- PCMPEQB/W/D/Q against an all-zero register to get a vector with elements that are all-1 for the zero elements and all-zero for the zero elements.
- PMOVMSKB to turn the vector of all-ones or all-zero into an integer bitmask. (Or
movmskps or pd to get 1 bit per dword or qword, instead of per byte, if that makes your bit-scan -> index calculation more efficient, like if you want an element offset instead of a byte offset.)
- invert that (C
~ operator, asm NOT instruction) to get 1s in the bitmap for elements that were non-zero
- TZCNT or BSF that integer to find the first (lowest) set bit. Beware of BSF's behaviour if its input is all-zero. But fortunately that's not a problem when the input is an int
~bitmask - the high 16 zero bits become 1s. (An AVX2 version of this with vpmovmskb ymm that filled a whole uint32_t with possibly-1 bits could use ~(uint64_t)bitmask, or just use tzcnt since AVX2 CPUs also have BMI1.)

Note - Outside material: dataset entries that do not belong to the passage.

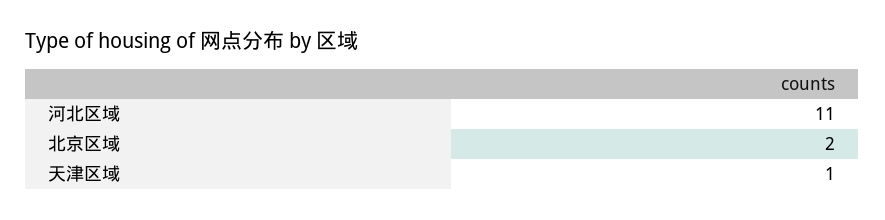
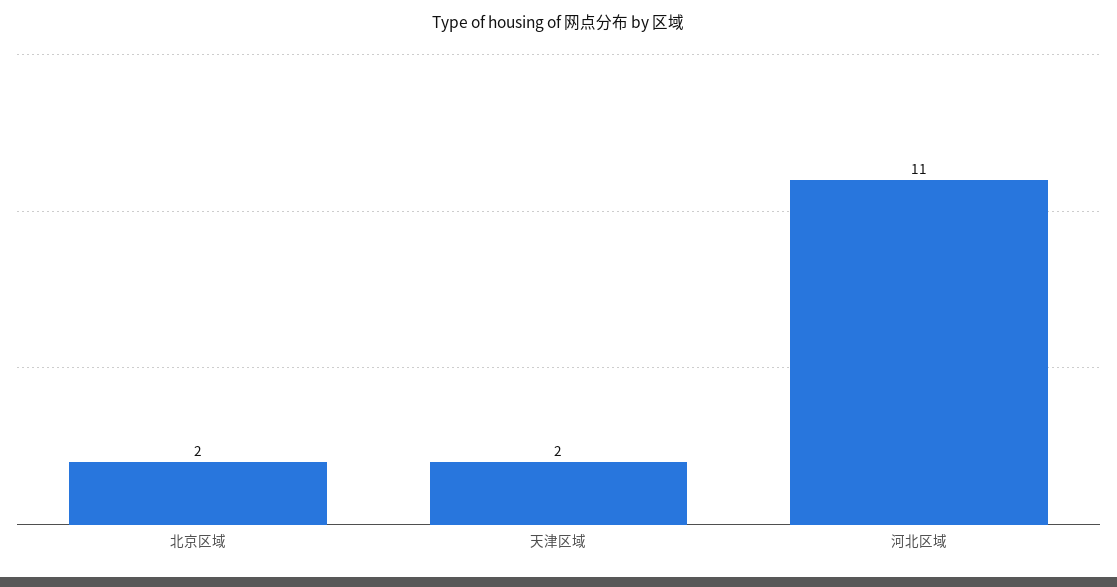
  {
    "河北区域": 11,
    "北京区域": 2,
-   "天津区域": 1
+   "天津区域": 2
  }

For example with intrinsics:
int first_nonzero_byte(__m128i v){
//__m128i v = _mm_loadu_si128((const __m128i*)p); // for a pointer arg
__m128i vcmp = _mm_cmpeq_epi8(v, _mm_setzero_si128());
unsigned bitmask = _mm_movemask_epi8(vcmp);
#ifdef __GNUC__
return __builtin_ctz(~bitmask);
#else
return _tzcnt_u32( ~bitmask );
#endif
// returns 16 if v was all zero so ~bitmask is 0xFFFF0000
}
Compiles on https://godbolt.org/z/Y8vYbsW69 to
# GCC11.2 -O3 -msse4.1
movdqa xmm1, xmm0 # missed optimization, should zero XMM1 instead
pxor xmm0, xmm0
pcmpeqb xmm0, xmm1
pmovmskb eax, xmm0
not eax
rep bsf eax, eax # tzcnt on new CPUs, BSF on old
ret
In GNU C where _tzcnt_u32 won't compile without -march=haswell or something, we use __builtin_ctz. As I said, ~bitmask is guaranteed to be non-zero. tzcnt is encoded as rep bsf; old CPUs will execute it as bsf, producing the same result for non-zero inputs. New CPUs will execute it as tzcnt, which is more efficient on AMD (2 uops instead of 7). Intel executes either as single-uop. GCC uses rep bsf aka tzcnt if you don't tell it a specific CPU to tune for.
For a related function like shown in JATothrim's answer, using only 4 single-uop instructions (actually 2 uops for tzcnt on AMD) instead of 8 instructions including a pblendvb (2 uops on Intel). The shuffle/horizontal-reduction idea in that answer could possibly be useful if you want the element index as a shuffle control vector for vpermilps, but seems sub-optimal vs. this when you actually want a scalar int.
int equal_first_dword_bitscan(__m128i x, __m128i y)
{
__m128i vcmp = _mm_cmpeq_epi32(x,y);
unsigned bitmask = _mm_movemask_ps(_mm_castsi128_ps(vcmp));
bitmask |= 1<<4; // return 4 if the low 4 bits are all 0
#ifdef __GNUC__
return __builtin_ctz(bitmask);
#else
return _tzcnt_u32( bitmask ); // runs as BSF on old CPUs, don't skip the OR
#endif
}
MSVC doesn't have __builtin_ctz, but will compile _tzcnt_u32 even if you haven't told it the target CPU supports BMI1. If you're definitely only running on CPUs with BMI1, you can leave out the bitmask |= 1<<4; so it will return 32 for not-found.
If you use trailing-zero count in multiple functions, best to wrap that ifdef stuff in a helper function, instead of at each use-case.
If there's only one possible non-zero value (like 1), PCMPEQB against a vector of that so you don't need to invert it later.
If that's the case, consider storing your data in a bitmap in the first place, to decrease your cache footprint by a factor of 8. Then you just TZCNT 64-bit chunks of the array.
Or for a larger array of data, search for the first non-zero vector with SIMD, then TZCNT the first non-zero element of it, if you expect there to be multiple qwords of zeros before the first set bit. Like memcmp does for finding the mismatching byte position.
See Efficiently find least significant set bit in a large array? and How to find the first nonzero in an array efficiently?
BTW, the asm instruction ref manual lists the relevant C intrinsics at the bottom of each entry, and you can search Intel's intrinsics finder by asm mnemonic. (See the x86 tag wiki for links).